• [RECORDS TO PROCESS]:
__________________________________________________

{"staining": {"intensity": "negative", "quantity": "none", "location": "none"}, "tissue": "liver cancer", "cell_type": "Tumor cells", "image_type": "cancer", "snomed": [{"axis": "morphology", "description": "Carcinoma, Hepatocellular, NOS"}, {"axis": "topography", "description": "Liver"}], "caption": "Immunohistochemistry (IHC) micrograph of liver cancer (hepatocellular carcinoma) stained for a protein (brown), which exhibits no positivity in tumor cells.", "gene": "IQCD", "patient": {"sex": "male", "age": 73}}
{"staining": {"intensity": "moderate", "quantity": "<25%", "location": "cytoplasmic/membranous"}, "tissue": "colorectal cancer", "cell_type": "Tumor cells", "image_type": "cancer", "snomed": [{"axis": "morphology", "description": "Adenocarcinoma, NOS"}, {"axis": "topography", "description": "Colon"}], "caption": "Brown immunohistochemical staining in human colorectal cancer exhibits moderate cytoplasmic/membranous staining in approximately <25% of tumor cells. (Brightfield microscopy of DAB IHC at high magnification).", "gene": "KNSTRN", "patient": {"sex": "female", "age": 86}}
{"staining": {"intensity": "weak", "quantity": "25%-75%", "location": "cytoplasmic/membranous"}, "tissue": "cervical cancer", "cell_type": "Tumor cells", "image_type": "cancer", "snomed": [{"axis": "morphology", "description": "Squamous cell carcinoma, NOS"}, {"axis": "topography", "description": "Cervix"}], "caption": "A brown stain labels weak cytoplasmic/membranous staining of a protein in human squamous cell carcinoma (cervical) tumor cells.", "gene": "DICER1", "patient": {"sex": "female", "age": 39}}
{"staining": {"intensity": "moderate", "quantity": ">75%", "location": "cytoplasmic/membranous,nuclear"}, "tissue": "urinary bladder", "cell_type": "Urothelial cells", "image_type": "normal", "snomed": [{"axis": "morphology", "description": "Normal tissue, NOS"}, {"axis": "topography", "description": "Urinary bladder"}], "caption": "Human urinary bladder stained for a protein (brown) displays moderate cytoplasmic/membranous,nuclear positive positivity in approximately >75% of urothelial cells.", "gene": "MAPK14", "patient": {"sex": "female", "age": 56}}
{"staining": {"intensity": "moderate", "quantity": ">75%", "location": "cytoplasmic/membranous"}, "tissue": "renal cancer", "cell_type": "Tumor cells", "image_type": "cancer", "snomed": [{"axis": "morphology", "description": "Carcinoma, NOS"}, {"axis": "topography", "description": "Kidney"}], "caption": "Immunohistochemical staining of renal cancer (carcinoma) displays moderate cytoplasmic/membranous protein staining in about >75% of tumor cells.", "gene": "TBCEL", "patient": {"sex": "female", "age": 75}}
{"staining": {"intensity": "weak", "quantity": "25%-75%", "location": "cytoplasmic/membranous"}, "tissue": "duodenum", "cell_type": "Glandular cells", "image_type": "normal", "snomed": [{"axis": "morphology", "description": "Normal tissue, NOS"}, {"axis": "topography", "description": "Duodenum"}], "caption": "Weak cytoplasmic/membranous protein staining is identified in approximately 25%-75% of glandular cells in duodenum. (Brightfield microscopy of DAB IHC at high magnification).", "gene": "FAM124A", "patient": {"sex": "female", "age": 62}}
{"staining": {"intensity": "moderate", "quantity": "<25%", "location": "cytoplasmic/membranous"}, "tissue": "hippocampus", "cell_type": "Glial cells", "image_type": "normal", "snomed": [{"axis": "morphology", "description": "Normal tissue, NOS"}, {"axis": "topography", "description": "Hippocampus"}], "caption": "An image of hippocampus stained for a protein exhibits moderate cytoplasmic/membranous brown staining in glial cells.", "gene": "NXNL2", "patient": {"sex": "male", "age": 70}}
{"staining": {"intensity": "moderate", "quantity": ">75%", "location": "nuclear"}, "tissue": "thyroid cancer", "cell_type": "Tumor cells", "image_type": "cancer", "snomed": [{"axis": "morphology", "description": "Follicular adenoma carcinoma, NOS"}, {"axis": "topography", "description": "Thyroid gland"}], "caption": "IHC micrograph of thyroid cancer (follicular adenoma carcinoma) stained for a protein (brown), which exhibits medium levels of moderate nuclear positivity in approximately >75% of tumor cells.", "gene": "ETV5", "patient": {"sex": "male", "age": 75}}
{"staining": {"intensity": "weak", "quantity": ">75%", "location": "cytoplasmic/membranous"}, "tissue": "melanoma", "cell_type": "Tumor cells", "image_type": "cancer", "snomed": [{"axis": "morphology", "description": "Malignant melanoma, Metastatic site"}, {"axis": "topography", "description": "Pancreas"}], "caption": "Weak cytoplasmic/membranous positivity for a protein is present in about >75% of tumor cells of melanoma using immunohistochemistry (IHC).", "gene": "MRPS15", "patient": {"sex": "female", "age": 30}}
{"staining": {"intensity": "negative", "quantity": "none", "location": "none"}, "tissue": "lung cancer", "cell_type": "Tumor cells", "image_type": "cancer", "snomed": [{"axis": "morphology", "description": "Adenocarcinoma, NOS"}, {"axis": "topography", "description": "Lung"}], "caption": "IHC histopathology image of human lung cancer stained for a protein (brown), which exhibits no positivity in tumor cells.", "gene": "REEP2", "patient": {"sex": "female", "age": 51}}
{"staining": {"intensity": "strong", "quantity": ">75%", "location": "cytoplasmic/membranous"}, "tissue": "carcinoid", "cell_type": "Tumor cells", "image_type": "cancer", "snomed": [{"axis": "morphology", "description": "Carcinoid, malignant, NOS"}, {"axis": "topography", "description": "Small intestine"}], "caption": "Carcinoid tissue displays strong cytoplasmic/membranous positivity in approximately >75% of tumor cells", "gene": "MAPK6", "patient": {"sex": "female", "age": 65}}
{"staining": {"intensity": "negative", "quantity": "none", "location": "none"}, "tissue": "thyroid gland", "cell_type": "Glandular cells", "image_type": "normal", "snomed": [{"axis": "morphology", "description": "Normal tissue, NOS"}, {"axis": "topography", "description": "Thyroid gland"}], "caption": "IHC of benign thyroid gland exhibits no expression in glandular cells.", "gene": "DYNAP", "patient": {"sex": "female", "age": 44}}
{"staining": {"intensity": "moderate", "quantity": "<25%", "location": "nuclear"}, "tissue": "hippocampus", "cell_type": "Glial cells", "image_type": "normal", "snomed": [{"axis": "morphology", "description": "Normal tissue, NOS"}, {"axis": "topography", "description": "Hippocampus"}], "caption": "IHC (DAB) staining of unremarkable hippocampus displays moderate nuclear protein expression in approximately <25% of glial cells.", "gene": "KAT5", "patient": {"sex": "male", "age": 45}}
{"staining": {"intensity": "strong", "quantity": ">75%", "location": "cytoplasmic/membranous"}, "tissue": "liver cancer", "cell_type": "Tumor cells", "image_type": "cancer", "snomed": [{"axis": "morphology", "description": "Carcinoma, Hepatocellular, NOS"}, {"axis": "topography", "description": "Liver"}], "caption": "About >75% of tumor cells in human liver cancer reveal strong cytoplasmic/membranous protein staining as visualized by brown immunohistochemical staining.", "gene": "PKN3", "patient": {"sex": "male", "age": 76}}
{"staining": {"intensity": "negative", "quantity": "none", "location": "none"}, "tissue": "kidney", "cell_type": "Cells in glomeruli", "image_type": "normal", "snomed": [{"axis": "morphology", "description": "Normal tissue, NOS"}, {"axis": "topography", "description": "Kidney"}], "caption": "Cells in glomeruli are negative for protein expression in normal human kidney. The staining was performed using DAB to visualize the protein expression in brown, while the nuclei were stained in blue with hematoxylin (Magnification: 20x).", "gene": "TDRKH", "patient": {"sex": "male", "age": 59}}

__________________________________________________

• [ABOUT THIS TASK]: Look above for the line holding "micrograph of thyroid" and the line holding "tissue displays strong". Retype both, and every line between them, word for word and nothing else.

• [RESULT OF THE EXERCISE]:
{"staining": {"intensity": "moderate", "quantity": ">75%", "location": "nuclear"}, "tissue": "thyroid cancer", "cell_type": "Tumor cells", "image_type": "cancer", "snomed": [{"axis": "morphology", "description": "Follicular adenoma carcinoma, NOS"}, {"axis": "topography", "description": "Thyroid gland"}], "caption": "IHC micrograph of thyroid cancer (follicular adenoma carcinoma) stained for a protein (brown), which exhibits medium levels of moderate nuclear positivity in approximately >75% of tumor cells.", "gene": "ETV5", "patient": {"sex": "male", "age": 75}}
{"staining": {"intensity": "weak", "quantity": ">75%", "location": "cytoplasmic/membranous"}, "tissue": "melanoma", "cell_type": "Tumor cells", "image_type": "cancer", "snomed": [{"axis": "morphology", "description": "Malignant melanoma, Metastatic site"}, {"axis": "topography", "description": "Pancreas"}], "caption": "Weak cytoplasmic/membranous positivity for a protein is present in about >75% of tumor cells of melanoma using immunohistochemistry (IHC).", "gene": "MRPS15", "patient": {"sex": "female", "age": 30}}
{"staining": {"intensity": "negative", "quantity": "none", "location": "none"}, "tissue": "lung cancer", "cell_type": "Tumor cells", "image_type": "cancer", "snomed": [{"axis": "morphology", "description": "Adenocarcinoma, NOS"}, {"axis": "topography", "description": "Lung"}], "caption": "IHC histopathology image of human lung cancer stained for a protein (brown), which exhibits no positivity in tumor cells.", "gene": "REEP2", "patient": {"sex": "female", "age": 51}}
{"staining": {"intensity": "strong", "quantity": ">75%", "location": "cytoplasmic/membranous"}, "tissue": "carcinoid", "cell_type": "Tumor cells", "image_type": "cancer", "snomed": [{"axis": "morphology", "description": "Carcinoid, malignant, NOS"}, {"axis": "topography", "description": "Small intestine"}], "caption": "Carcinoid tissue displays strong cytoplasmic/membranous positivity in approximately >75% of tumor cells", "gene": "MAPK6", "patient": {"sex": "female", "age": 65}}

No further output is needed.